Description of the task:
Reproduce the following items verbatim, preserving every line as it appears.

=== Data to examine ===

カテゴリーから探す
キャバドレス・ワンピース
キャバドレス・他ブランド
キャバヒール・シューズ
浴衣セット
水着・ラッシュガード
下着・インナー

===

Completed exercise:
カテゴリーから探す
キャバドレス・ワンピース
キャバドレス・他ブランド
キャバヒール・シューズ
浴衣セット
水着・ラッシュガード
下着・インナー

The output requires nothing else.